Infatti, la nuova globalizzazione, conseguente al nuovo quadro politico internazionale, impone una visione almeno europea del mondo del lavoro. Come suggerisce Pietro Ichino, in “L’intelligenza del lavoro”, è indispensabile una politica attiva per l’utilizzo degli importanti “giacimenti occupazionali” esistenti a livello continentale, il cui utilizzo, scrive Ichino, può modificare i rapporti di forza tra il capitale e il lavoro, a favore dei lavoratori. I lavoratori, cioè, devono possedere una “nuova intelligenza del lavoro “ utile a capire e a gestire gli aspetti del mercato del lavoro a proprio vantaggio.
Su questi temi del lavoro, ”INSIEME”, il recente partito che si ispira ai principi del cattolicesimo democratico, esprime, con una petizione sul lavoro e sulla produzione (per firmarla CLICCA QUI), la sua preoccupazione per l’affermarsi di una cultura sempre più assistenzialista a discapito delle politiche attive, aumentando così la spesa assistenziale.
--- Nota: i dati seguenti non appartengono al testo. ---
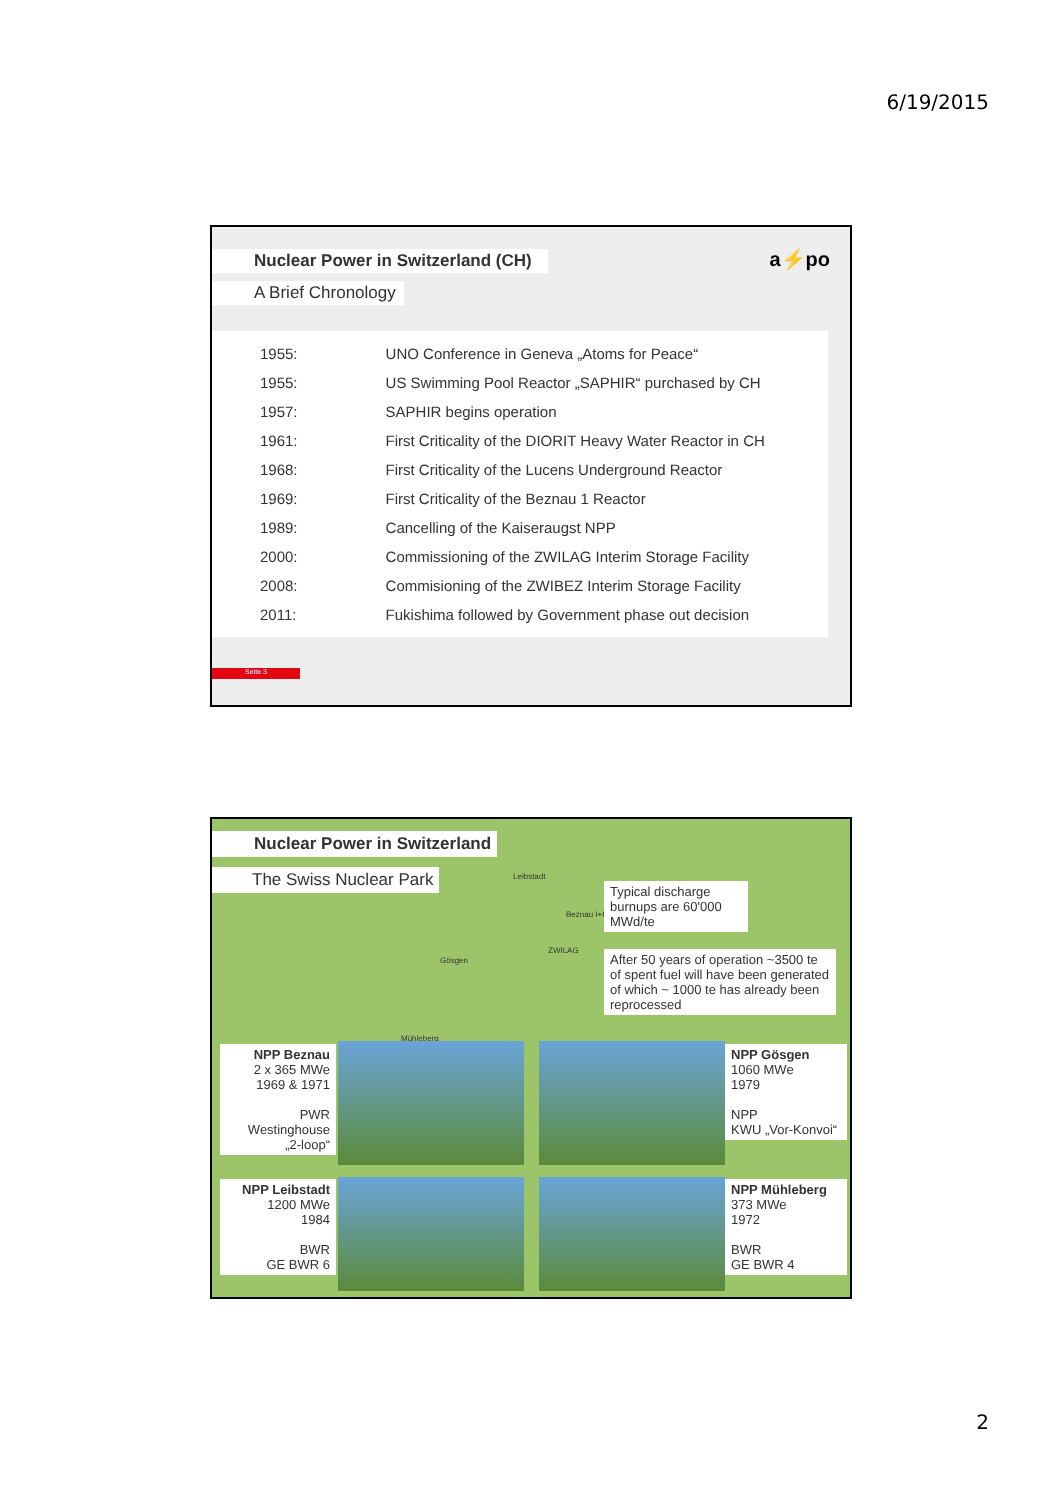6/19/2015
a⚡po
Nuclear Power in Switzerland (CH)
A Brief Chronology
| 1955: | UNO Conference in Geneva „Atoms for Peace“ |
| 1955: | US Swimming Pool Reactor „SAPHIR“ purchased by CH |
| 1957: | SAPHIR begins operation |
| 1961: | First Criticality of the DIORIT Heavy Water Reactor in CH |
| 1968: | First Criticality of the Lucens Underground Reactor |
| 1969: | First Criticality of the Beznau 1 Reactor |
| 1989: | Cancelling of the Kaiseraugst NPP |
| 2000: | Commissioning of the ZWILAG Interim Storage Facility |
| 2008: | Commisioning of the ZWIBEZ Interim Storage Facility |
| 2011: | Fukishima followed by Government phase out decision |
Seite 3
Nuclear Power in Switzerland
The Swiss Nuclear Park Leibstadt
Beznau I+II
ZWILAG
Gösgen
Mühleberg
Typical discharge burnups are 60'000 MWd/te
After 50 years of operation ~3500 te of spent fuel will have been generated of which ~ 1000 te has already been reprocessed
NPP Beznau
2 x 365 MWe
1969 & 1971
PWR
Westinghouse
„2-loop“
NPP Gösgen
1060 MWe
1979
NPP
KWU „Vor-Konvoi“
NPP Leibstadt
1200 MWe
1984
BWR
GE BWR 6
NPP Mühleberg
373 MWe
1972
BWR
GE BWR 4
2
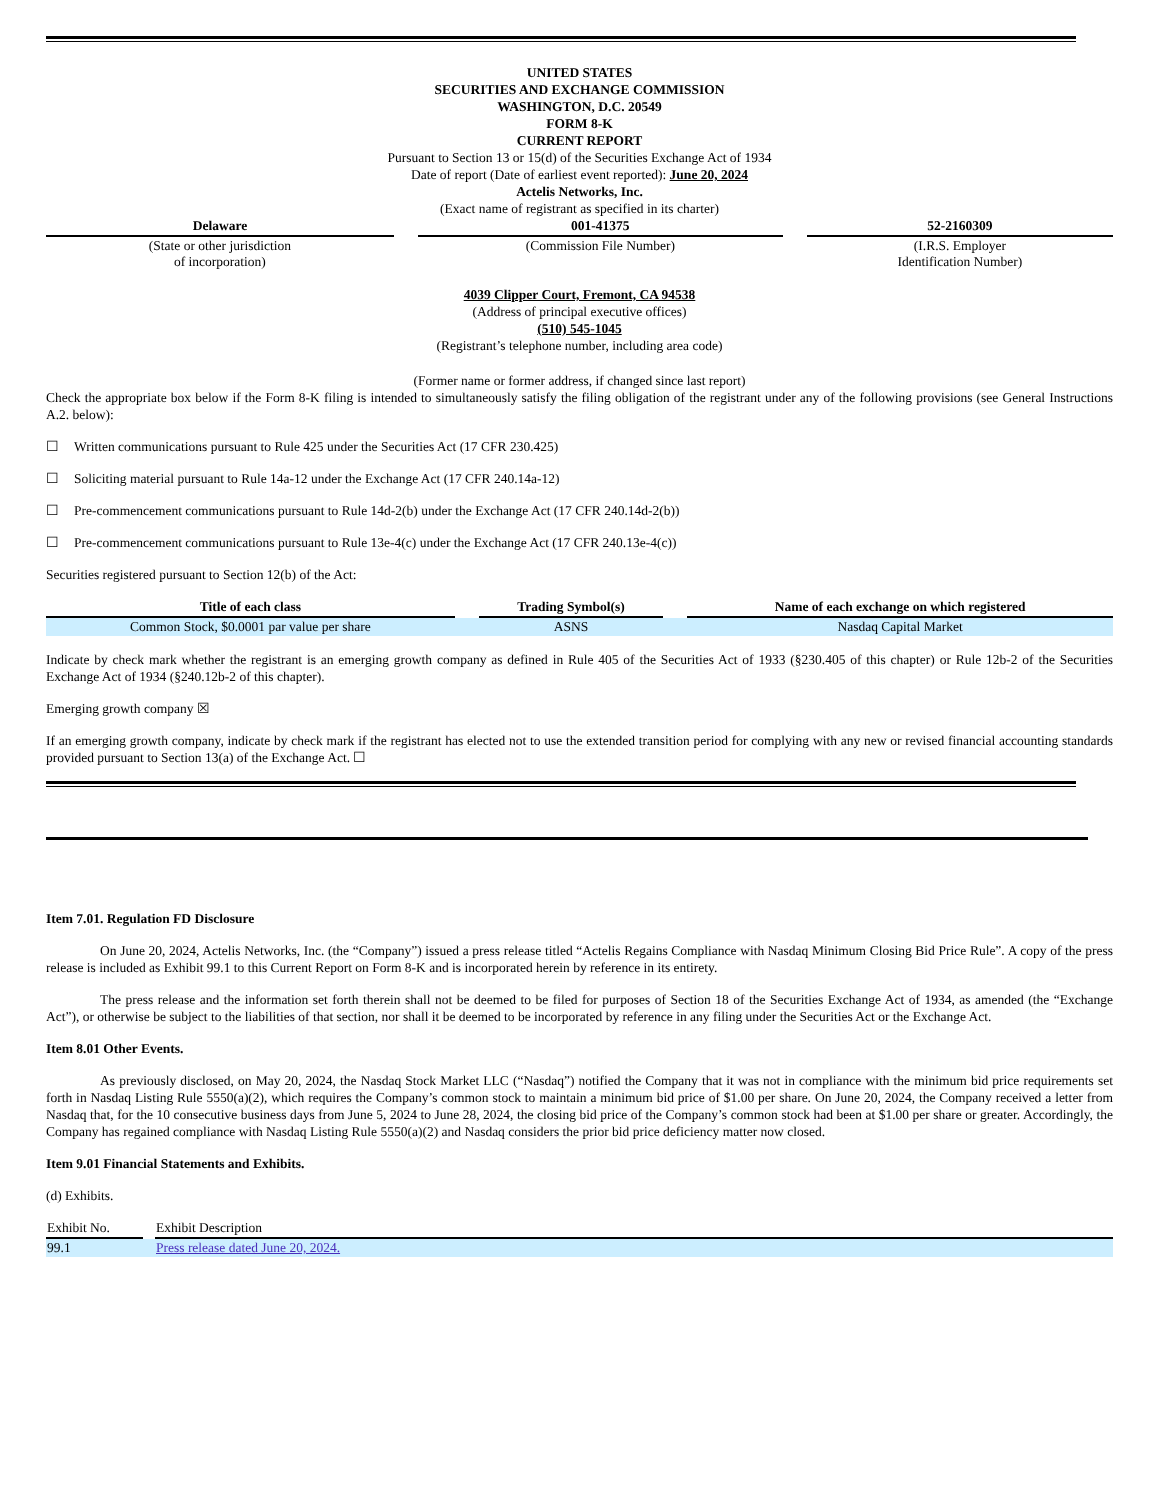UNITED STATES
SECURITIES AND EXCHANGE COMMISSION
WASHINGTON, D.C. 20549
FORM 8-K
CURRENT REPORT
Pursuant to Section 13 or 15(d) of the Securities Exchange Act of 1934
Date of report (Date of earliest event reported): June 20, 2024
Actelis Networks, Inc.
(Exact name of registrant as specified in its charter)
| Delaware | | 001-41375 | | 52-2160309 |
| (State or other jurisdiction of incorporation) | | (Commission File Number) | | (I.R.S. Employer Identification Number) |
4039 Clipper Court, Fremont, CA 94538
(Address of principal executive offices)
(510) 545-1045
(Registrant’s telephone number, including area code)
(Former name or former address, if changed since last report)
Check the appropriate box below if the Form 8-K filing is intended to simultaneously satisfy the filing obligation of the registrant under any of the following provisions (see General Instructions A.2. below):
☐ Written communications pursuant to Rule 425 under the Securities Act (17 CFR 230.425)
☐ Soliciting material pursuant to Rule 14a-12 under the Exchange Act (17 CFR 240.14a-12)
☐ Pre-commencement communications pursuant to Rule 14d-2(b) under the Exchange Act (17 CFR 240.14d-2(b))
☐ Pre-commencement communications pursuant to Rule 13e-4(c) under the Exchange Act (17 CFR 240.13e-4(c))
Securities registered pursuant to Section 12(b) of the Act:
| Title of each class | | Trading Symbol(s) | | Name of each exchange on which registered |
| Common Stock, $0.0001 par value per share | | ASNS | | Nasdaq Capital Market |
Indicate by check mark whether the registrant is an emerging growth company as defined in Rule 405 of the Securities Act of 1933 (§230.405 of this chapter) or Rule 12b-2 of the Securities Exchange Act of 1934 (§240.12b-2 of this chapter).
Emerging growth company ☒
If an emerging growth company, indicate by check mark if the registrant has elected not to use the extended transition period for complying with any new or revised financial accounting standards provided pursuant to Section 13(a) of the Exchange Act. ☐
Item 7.01. Regulation FD Disclosure
On June 20, 2024, Actelis Networks, Inc. (the “Company”) issued a press release titled “Actelis Regains Compliance with Nasdaq Minimum Closing Bid Price Rule”. A copy of the press release is included as Exhibit 99.1 to this Current Report on Form 8-K and is incorporated herein by reference in its entirety.
The press release and the information set forth therein shall not be deemed to be filed for purposes of Section 18 of the Securities Exchange Act of 1934, as amended (the “Exchange Act”), or otherwise be subject to the liabilities of that section, nor shall it be deemed to be incorporated by reference in any filing under the Securities Act or the Exchange Act.
Item 8.01 Other Events.
As previously disclosed, on May 20, 2024, the Nasdaq Stock Market LLC (“Nasdaq”) notified the Company that it was not in compliance with the minimum bid price requirements set forth in Nasdaq Listing Rule 5550(a)(2), which requires the Company’s common stock to maintain a minimum bid price of $1.00 per share. On June 20, 2024, the Company received a letter from Nasdaq that, for the 10 consecutive business days from June 5, 2024 to June 28, 2024, the closing bid price of the Company’s common stock had been at $1.00 per share or greater. Accordingly, the Company has regained compliance with Nasdaq Listing Rule 5550(a)(2) and Nasdaq considers the prior bid price deficiency matter now closed.
Item 9.01 Financial Statements and Exhibits.
(d) Exhibits.
| Exhibit No. | | Exhibit Description |
| 99.1 | | Press release dated June 20, 2024. |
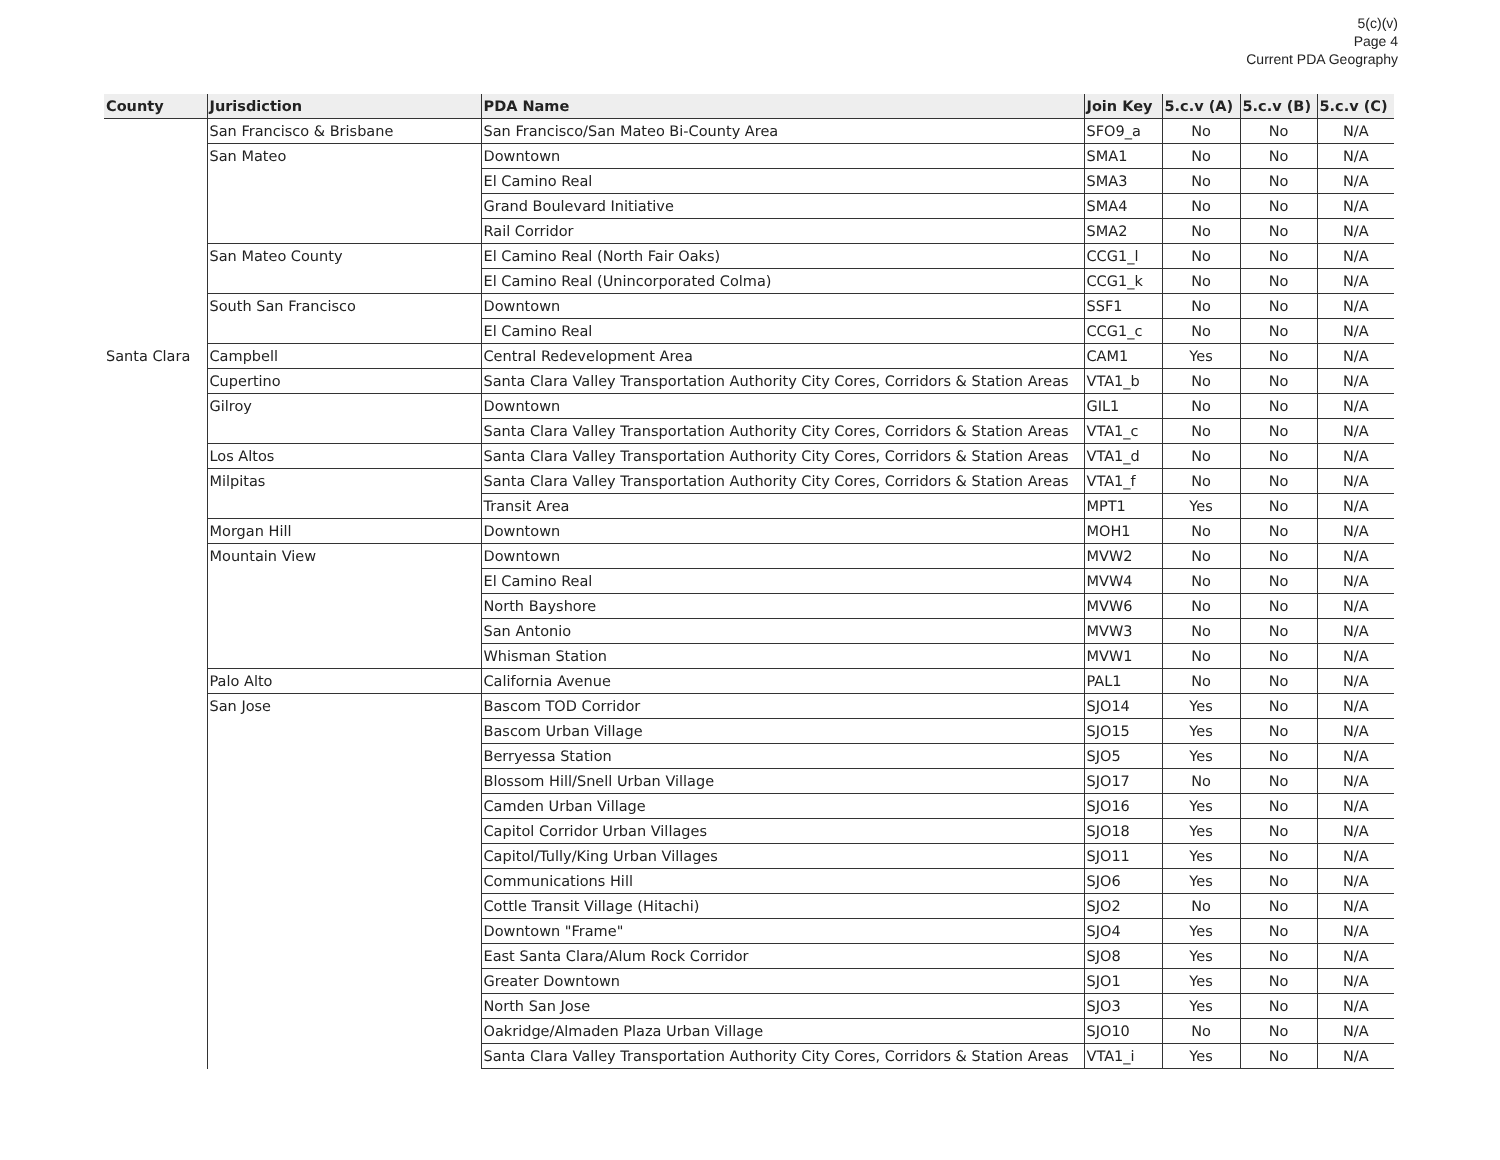5(c)(v)
Page 4
Current PDA Geography
| County | Jurisdiction | PDA Name | Join Key | 5.c.v (A) | 5.c.v (B) | 5.c.v (C) |
| --- | --- | --- | --- | --- | --- | --- |
| | San Francisco & Brisbane | San Francisco/San Mateo Bi-County Area | SFO9_a | No | No | N/A |
| | San Mateo | Downtown | SMA1 | No | No | N/A |
| | | El Camino Real | SMA3 | No | No | N/A |
| | | Grand Boulevard Initiative | SMA4 | No | No | N/A |
| | | Rail Corridor | SMA2 | No | No | N/A |
| | San Mateo County | El Camino Real (North Fair Oaks) | CCG1_l | No | No | N/A |
| | | El Camino Real (Unincorporated Colma) | CCG1_k | No | No | N/A |
| | South San Francisco | Downtown | SSF1 | No | No | N/A |
| | | El Camino Real | CCG1_c | No | No | N/A |
| Santa Clara | Campbell | Central Redevelopment Area | CAM1 | Yes | No | N/A |
| | Cupertino | Santa Clara Valley Transportation Authority City Cores, Corridors & Station Areas | VTA1_b | No | No | N/A |
| | Gilroy | Downtown | GIL1 | No | No | N/A |
| | | Santa Clara Valley Transportation Authority City Cores, Corridors & Station Areas | VTA1_c | No | No | N/A |
| | Los Altos | Santa Clara Valley Transportation Authority City Cores, Corridors & Station Areas | VTA1_d | No | No | N/A |
| | Milpitas | Santa Clara Valley Transportation Authority City Cores, Corridors & Station Areas | VTA1_f | No | No | N/A |
| | | Transit Area | MPT1 | Yes | No | N/A |
| | Morgan Hill | Downtown | MOH1 | No | No | N/A |
| | Mountain View | Downtown | MVW2 | No | No | N/A |
| | | El Camino Real | MVW4 | No | No | N/A |
| | | North Bayshore | MVW6 | No | No | N/A |
| | | San Antonio | MVW3 | No | No | N/A |
| | | Whisman Station | MVW1 | No | No | N/A |
| | Palo Alto | California Avenue | PAL1 | No | No | N/A |
| | San Jose | Bascom TOD Corridor | SJO14 | Yes | No | N/A |
| | | Bascom Urban Village | SJO15 | Yes | No | N/A |
| | | Berryessa Station | SJO5 | Yes | No | N/A |
| | | Blossom Hill/Snell Urban Village | SJO17 | No | No | N/A |
| | | Camden Urban Village | SJO16 | Yes | No | N/A |
| | | Capitol Corridor Urban Villages | SJO18 | Yes | No | N/A |
| | | Capitol/Tully/King Urban Villages | SJO11 | Yes | No | N/A |
| | | Communications Hill | SJO6 | Yes | No | N/A |
| | | Cottle Transit Village (Hitachi) | SJO2 | No | No | N/A |
| | | Downtown "Frame" | SJO4 | Yes | No | N/A |
| | | East Santa Clara/Alum Rock Corridor | SJO8 | Yes | No | N/A |
| | | Greater Downtown | SJO1 | Yes | No | N/A |
| | | North San Jose | SJO3 | Yes | No | N/A |
| | | Oakridge/Almaden Plaza Urban Village | SJO10 | No | No | N/A |
| | | Santa Clara Valley Transportation Authority City Cores, Corridors & Station Areas | VTA1_i | Yes | No | N/A |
INSIEME propone, tra l’altro, nella sua petizione per il lavoro, la partecipazione dei lavoratori alla gestione dell’impresa, perché siano attori responsabili e intraprendenti all’interno di quella comunità produttiva che è l’impresa.
INSIEME, per la tutela del mondo del lavoro e della produzione, insiste sulla importanza dello sviluppo dei lavori di qualità, capaci di internalizzare le conoscenze tecniche aperte alla trasformazione digitale, idonee ad aumentare la produttività con effetti positivi sulla crescita delle retribuzioni dei lavoratori.